Task instructions:
Report every line of the material that contains the string "tail".

START Data records

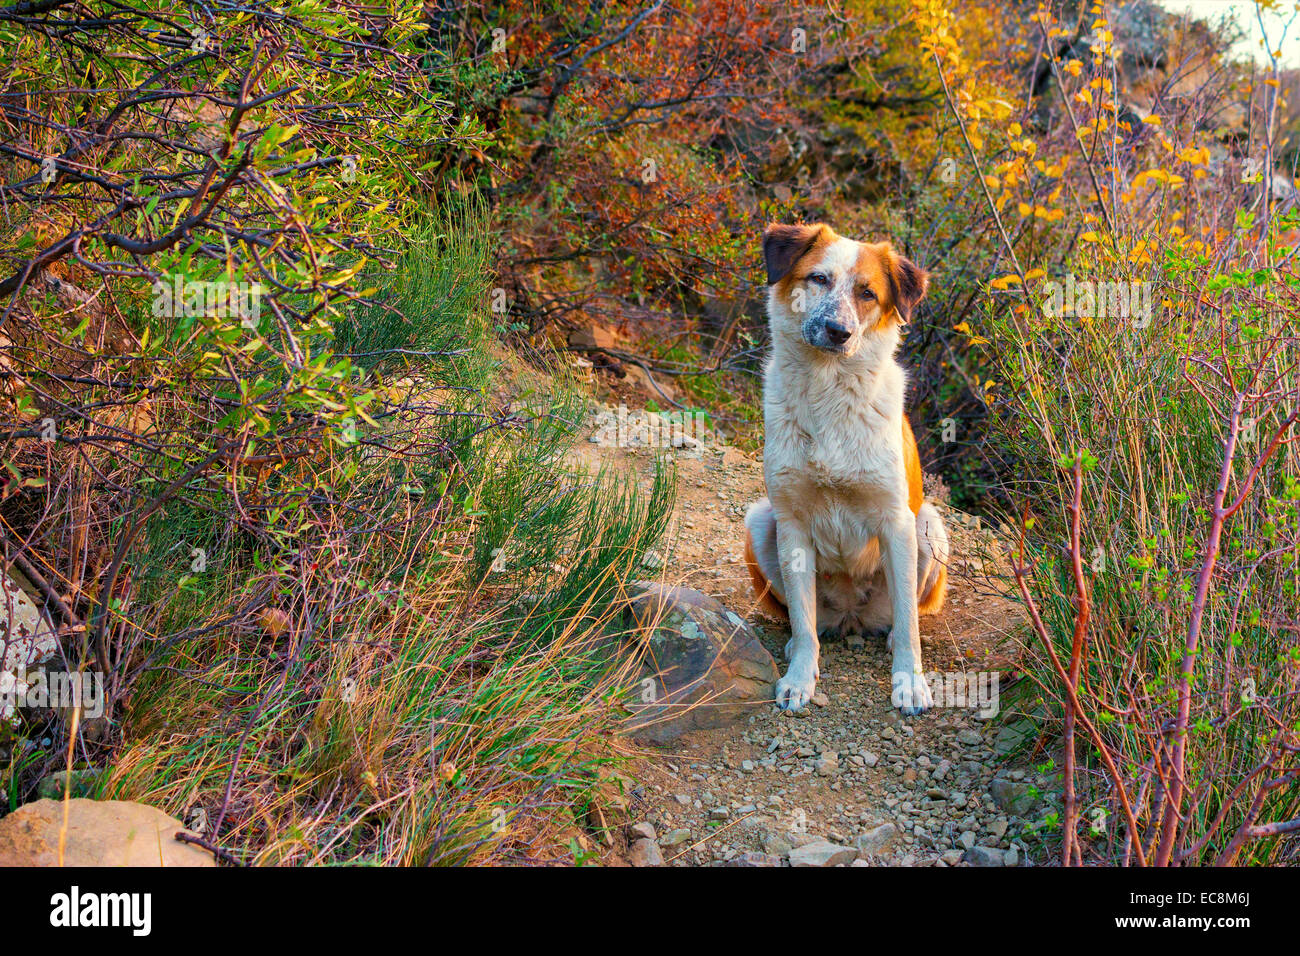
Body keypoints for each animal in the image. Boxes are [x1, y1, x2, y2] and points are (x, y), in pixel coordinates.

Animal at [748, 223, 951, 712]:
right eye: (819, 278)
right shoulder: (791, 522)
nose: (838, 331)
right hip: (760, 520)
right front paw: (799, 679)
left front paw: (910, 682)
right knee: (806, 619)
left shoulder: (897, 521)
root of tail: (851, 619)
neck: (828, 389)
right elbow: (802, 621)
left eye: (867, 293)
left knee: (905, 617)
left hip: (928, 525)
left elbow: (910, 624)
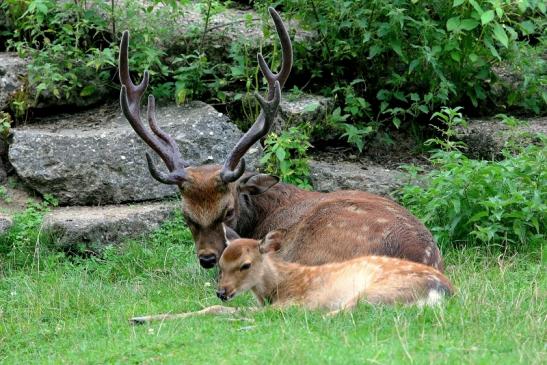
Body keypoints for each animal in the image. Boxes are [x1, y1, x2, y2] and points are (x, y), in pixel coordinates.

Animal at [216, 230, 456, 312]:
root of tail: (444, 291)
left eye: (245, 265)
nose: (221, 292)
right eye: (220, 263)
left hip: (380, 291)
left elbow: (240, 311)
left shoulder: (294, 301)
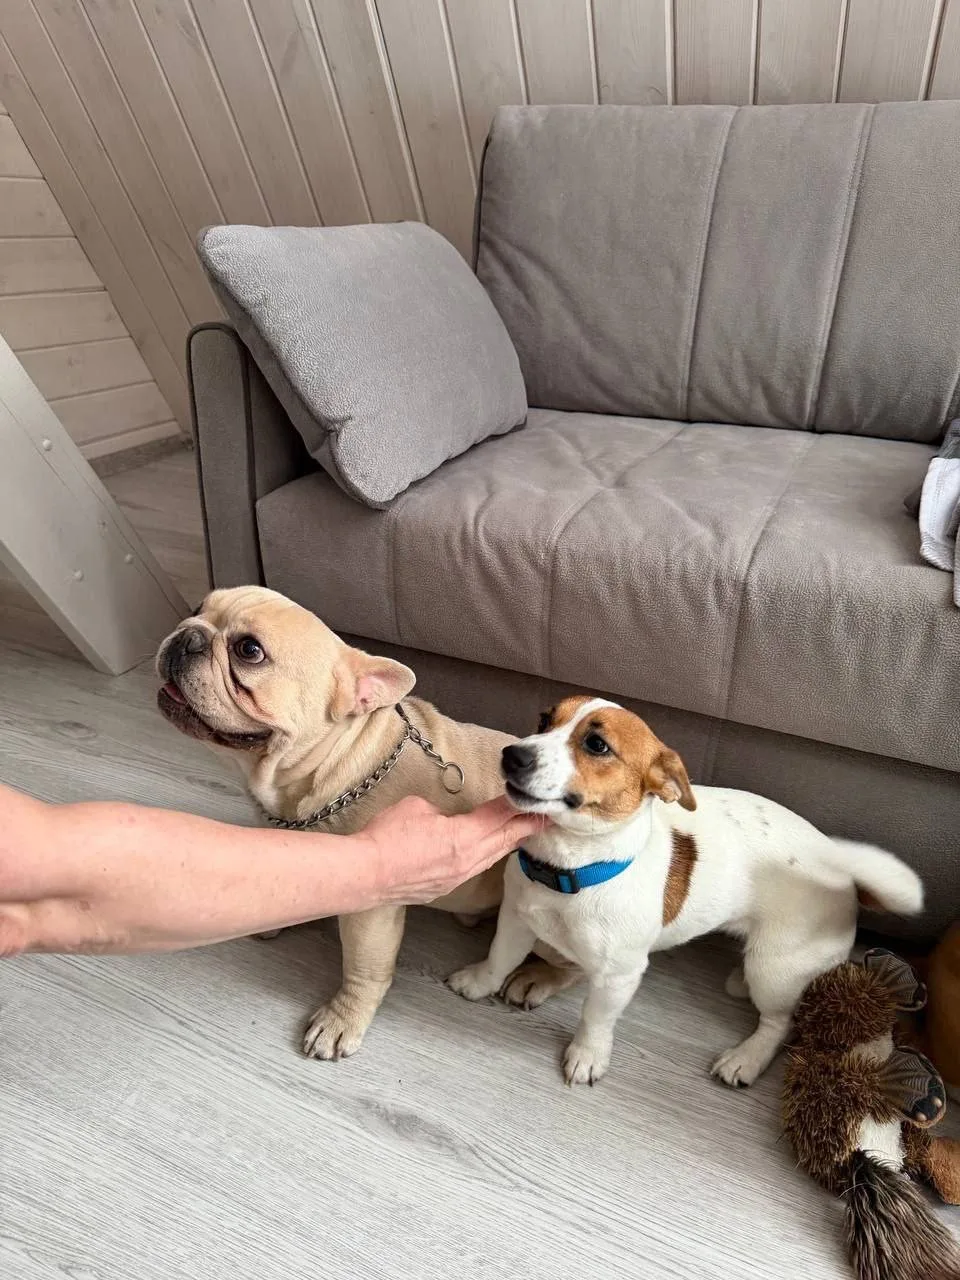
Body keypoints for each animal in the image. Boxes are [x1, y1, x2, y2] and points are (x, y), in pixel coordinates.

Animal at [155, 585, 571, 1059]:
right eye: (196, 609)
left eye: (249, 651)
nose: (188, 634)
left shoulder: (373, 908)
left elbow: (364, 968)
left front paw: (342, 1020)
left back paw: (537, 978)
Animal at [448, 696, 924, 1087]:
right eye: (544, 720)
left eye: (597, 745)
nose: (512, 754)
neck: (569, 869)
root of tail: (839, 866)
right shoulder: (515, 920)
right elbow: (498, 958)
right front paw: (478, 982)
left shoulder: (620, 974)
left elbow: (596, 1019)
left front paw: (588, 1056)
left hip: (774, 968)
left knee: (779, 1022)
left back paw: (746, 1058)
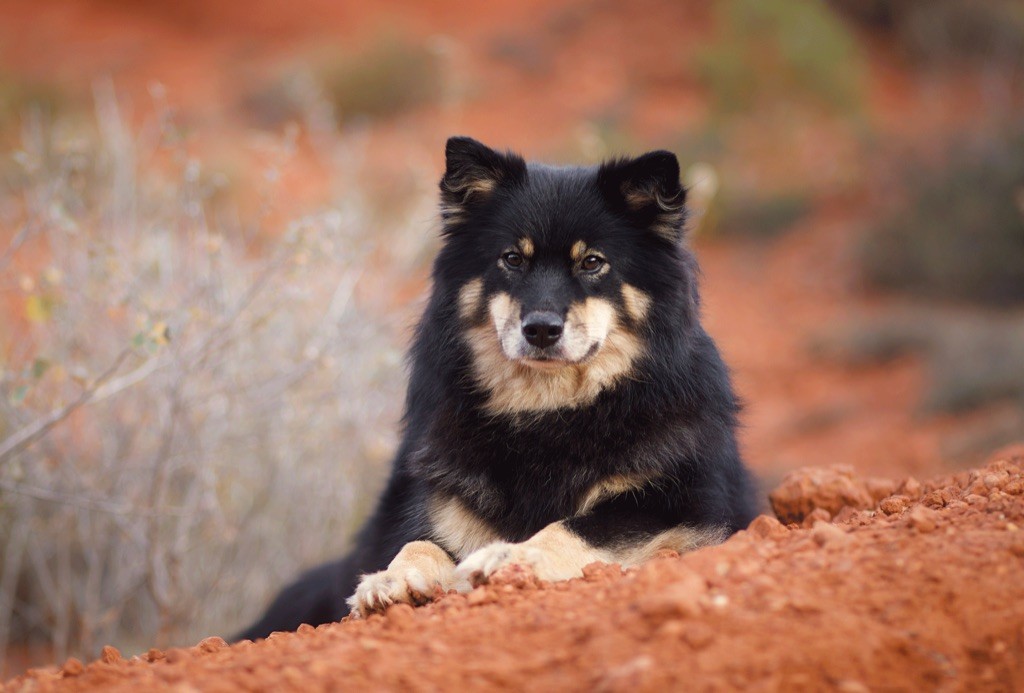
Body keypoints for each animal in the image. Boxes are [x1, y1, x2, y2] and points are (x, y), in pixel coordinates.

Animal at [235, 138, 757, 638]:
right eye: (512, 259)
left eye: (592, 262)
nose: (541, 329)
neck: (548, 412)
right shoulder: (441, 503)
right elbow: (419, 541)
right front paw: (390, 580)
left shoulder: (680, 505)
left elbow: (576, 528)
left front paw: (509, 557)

END Data records

Your response:
root of tail: (851, 619)
root of tail: (444, 291)
root of tail: (839, 866)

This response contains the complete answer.